The Wall Street Journal, in an article entitled Inside JP Morgan’s Deal With OnDeck Capital, stated that the partnership would “help the bank process applications more inexpensively and quickly, in hours instead of weeks”. There you have the delivery element.

The article goes on to explain that OnDeck will earn a fee for originating and servicing loans of up to $250k in size on behalf of Chase – loans that were “previously considered too small to move the needle at the big bank”. OnDeck has made lending to businesses in this market segment economically viable through the use of cutting edge technology. JP Morgan is attempting to capture a measure of that success for itself.

Kabbage has struck a pair of similar partnerships with Santander in the UK and with ING in Spain. Again, the Kabbage platform is the enabler – both for delivery and underwriting purposes. Santander and ING are the muscle.

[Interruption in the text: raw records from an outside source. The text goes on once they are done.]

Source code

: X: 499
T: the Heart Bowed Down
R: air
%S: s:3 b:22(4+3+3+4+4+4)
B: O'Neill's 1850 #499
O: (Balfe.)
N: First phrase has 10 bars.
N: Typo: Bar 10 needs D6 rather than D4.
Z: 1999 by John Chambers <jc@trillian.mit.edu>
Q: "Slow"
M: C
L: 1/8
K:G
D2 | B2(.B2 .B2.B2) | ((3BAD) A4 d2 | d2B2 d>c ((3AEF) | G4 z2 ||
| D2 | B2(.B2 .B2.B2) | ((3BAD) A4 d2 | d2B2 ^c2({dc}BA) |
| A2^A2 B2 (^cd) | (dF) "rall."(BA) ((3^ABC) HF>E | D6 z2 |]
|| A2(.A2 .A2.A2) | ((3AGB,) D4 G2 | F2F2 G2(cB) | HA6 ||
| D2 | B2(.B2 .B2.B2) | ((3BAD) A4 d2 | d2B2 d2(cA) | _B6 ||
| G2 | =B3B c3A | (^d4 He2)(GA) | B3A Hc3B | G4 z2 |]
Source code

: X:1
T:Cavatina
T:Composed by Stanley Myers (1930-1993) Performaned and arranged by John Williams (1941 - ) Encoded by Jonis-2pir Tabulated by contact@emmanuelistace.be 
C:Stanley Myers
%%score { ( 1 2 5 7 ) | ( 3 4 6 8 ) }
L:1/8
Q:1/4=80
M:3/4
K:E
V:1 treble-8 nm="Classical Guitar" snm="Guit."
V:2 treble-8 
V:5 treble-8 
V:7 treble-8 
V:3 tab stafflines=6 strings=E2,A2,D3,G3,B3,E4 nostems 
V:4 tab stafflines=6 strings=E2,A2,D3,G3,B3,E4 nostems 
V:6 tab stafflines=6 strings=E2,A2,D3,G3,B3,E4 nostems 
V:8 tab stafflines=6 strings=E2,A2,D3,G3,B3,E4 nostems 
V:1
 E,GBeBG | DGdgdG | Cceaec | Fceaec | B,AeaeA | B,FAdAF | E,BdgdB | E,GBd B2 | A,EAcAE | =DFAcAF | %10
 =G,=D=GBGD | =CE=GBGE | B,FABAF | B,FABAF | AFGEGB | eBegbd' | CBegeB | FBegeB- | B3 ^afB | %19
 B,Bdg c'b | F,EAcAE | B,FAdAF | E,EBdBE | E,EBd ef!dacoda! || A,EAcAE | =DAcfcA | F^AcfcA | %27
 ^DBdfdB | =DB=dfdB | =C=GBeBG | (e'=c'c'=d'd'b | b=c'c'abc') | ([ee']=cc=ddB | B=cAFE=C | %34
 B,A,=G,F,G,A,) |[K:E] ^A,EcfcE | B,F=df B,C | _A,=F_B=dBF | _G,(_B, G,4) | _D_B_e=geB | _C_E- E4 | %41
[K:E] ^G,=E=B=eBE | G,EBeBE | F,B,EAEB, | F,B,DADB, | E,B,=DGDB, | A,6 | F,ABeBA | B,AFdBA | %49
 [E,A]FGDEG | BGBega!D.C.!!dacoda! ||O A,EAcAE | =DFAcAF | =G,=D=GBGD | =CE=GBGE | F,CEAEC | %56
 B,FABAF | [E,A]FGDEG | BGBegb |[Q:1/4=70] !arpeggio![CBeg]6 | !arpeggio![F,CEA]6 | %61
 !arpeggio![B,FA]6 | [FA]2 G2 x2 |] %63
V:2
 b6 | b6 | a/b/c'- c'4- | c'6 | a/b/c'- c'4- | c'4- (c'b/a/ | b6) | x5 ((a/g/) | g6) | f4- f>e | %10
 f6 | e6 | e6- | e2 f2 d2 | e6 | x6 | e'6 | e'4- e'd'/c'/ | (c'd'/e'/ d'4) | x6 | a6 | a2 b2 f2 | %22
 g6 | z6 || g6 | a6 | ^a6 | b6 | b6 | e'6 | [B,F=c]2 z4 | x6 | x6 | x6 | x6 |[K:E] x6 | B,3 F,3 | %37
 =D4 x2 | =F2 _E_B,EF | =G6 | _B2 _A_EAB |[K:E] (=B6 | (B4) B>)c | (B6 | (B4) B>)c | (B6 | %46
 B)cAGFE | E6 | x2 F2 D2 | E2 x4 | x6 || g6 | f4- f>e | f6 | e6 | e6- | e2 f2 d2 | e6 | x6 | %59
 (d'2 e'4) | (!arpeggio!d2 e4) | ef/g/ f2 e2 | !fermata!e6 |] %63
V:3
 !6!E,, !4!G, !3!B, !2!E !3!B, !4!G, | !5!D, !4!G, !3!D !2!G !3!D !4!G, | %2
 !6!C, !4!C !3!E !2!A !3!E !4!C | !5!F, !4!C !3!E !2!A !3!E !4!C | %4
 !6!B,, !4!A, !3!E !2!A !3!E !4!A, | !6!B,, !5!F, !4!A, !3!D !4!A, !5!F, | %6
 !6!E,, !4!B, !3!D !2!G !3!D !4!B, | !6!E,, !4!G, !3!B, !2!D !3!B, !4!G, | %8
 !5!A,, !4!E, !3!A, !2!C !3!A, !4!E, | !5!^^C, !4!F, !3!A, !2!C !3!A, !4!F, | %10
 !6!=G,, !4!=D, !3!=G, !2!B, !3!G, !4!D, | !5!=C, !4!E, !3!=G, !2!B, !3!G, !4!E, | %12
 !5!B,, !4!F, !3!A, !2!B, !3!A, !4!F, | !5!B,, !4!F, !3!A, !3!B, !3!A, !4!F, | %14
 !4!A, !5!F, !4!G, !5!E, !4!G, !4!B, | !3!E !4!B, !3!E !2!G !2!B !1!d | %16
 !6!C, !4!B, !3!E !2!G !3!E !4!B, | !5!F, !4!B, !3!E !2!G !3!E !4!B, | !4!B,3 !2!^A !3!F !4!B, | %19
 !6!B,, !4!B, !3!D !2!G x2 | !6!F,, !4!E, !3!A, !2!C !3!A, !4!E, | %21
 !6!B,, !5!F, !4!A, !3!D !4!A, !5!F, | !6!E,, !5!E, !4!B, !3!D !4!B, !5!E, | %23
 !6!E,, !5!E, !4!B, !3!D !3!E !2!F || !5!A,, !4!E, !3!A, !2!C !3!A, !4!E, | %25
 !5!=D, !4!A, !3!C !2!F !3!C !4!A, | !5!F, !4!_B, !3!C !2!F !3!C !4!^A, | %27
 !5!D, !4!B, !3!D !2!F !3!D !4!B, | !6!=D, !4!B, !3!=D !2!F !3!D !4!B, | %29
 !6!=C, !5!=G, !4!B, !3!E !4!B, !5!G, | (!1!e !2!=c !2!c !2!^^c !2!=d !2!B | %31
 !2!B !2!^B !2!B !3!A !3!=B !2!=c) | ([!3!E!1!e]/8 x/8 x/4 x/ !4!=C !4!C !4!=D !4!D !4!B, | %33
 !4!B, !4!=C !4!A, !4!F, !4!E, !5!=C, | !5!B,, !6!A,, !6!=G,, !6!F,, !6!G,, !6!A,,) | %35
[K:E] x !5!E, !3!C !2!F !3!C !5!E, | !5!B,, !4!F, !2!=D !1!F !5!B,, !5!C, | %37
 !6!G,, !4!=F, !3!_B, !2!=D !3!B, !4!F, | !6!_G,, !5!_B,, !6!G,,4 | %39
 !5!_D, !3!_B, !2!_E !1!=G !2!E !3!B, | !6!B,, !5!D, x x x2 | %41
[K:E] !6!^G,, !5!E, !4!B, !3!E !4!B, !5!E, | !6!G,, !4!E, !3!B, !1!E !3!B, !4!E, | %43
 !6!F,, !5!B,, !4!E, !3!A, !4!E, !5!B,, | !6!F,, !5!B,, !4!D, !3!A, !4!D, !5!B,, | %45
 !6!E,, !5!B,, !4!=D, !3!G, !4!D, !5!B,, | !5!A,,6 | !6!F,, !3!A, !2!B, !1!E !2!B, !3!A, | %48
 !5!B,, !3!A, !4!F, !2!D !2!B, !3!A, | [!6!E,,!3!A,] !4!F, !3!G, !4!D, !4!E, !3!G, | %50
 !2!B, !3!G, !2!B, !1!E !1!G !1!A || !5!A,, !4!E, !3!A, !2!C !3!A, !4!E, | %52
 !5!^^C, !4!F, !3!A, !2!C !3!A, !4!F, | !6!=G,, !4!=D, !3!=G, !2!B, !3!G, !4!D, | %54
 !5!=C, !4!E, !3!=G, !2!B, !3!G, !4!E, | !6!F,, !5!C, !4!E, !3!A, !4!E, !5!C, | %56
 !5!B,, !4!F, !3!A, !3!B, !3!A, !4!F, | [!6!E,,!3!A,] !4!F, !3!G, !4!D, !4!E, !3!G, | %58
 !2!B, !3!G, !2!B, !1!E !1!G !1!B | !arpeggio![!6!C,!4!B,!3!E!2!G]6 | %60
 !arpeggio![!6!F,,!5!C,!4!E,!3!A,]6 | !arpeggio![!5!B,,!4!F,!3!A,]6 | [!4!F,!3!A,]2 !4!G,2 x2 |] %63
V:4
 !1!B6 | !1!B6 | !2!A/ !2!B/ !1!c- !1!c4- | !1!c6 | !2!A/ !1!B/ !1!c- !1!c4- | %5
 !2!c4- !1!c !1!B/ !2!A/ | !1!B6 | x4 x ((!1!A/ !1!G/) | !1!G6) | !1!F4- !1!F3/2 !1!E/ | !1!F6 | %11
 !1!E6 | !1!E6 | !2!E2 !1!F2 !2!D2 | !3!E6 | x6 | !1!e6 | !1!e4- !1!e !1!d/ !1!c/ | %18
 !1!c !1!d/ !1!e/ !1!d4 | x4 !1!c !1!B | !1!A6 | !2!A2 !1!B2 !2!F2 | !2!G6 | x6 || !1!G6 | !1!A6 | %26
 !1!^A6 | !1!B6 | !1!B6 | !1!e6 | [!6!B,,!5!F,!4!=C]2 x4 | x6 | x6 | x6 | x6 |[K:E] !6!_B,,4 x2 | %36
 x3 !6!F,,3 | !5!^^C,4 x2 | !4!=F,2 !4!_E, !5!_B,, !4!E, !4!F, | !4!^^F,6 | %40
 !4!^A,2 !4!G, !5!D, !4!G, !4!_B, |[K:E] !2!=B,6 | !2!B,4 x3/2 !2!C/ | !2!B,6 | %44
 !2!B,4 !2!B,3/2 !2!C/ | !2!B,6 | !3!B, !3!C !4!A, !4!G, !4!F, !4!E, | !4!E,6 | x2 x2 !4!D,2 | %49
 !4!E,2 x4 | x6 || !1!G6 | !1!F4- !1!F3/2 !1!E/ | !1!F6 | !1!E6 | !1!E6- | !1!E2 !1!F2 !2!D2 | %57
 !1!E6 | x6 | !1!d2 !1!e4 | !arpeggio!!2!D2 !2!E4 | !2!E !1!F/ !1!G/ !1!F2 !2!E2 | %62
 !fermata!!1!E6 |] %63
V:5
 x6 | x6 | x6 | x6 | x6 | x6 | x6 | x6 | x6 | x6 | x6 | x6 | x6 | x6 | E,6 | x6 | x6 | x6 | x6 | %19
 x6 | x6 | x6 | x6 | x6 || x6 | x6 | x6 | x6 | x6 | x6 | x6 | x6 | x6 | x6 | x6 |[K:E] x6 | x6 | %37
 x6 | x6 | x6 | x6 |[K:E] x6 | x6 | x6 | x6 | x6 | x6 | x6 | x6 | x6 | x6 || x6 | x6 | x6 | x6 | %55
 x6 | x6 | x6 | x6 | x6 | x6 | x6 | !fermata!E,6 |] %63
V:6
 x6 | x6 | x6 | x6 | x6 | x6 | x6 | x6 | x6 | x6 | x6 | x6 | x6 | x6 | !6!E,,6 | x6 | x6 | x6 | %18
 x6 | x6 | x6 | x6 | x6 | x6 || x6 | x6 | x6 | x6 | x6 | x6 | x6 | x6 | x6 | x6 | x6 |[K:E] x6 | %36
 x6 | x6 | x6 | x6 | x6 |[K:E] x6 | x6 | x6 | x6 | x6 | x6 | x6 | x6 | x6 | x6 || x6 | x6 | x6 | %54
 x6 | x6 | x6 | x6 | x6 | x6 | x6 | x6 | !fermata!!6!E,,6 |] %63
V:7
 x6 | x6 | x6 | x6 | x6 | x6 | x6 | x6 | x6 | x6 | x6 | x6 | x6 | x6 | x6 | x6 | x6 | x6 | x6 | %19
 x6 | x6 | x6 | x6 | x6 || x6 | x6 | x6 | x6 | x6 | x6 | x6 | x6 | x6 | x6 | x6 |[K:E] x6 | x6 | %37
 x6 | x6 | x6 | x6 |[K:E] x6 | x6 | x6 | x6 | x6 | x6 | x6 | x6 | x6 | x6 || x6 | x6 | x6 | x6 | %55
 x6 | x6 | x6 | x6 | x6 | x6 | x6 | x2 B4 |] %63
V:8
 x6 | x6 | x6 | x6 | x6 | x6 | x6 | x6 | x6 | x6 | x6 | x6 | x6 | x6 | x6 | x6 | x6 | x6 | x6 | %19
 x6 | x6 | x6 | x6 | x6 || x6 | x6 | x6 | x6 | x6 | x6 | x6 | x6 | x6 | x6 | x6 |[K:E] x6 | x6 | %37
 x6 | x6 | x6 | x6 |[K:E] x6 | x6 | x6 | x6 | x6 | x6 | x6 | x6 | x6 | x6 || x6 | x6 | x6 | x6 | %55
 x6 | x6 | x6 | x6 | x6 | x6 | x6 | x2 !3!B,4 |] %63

Germany’s Commerzbank is the only bank that we know of that’s trying to launch an online lending outfit of its own design, rather than simply borrowing from the upstarts. Commerzbank’s peer-to-peer lending platform – rumoured to go by the name “Main Funders” – is slated to arrive in the first half of 2016, according to

But let’s return to the basic definition of what an online lender is. It’s a machine that matches excess liquidity to loan assets, while also offering a view of the riskiness of those assets. It has either two or three component parts: the investor-facing marketplace, the borrower interface and the credit engine.

Over the past 12 months or more, we’ve seen each of those component parts adopted by major financial services institutions – the sorts of institutions that have likely been pointed to by cynics looking to juxtapose the shortcomings of the online lending sector. The question then becomes: if the component parts of the model aren’t broken, what’s wrong with the model?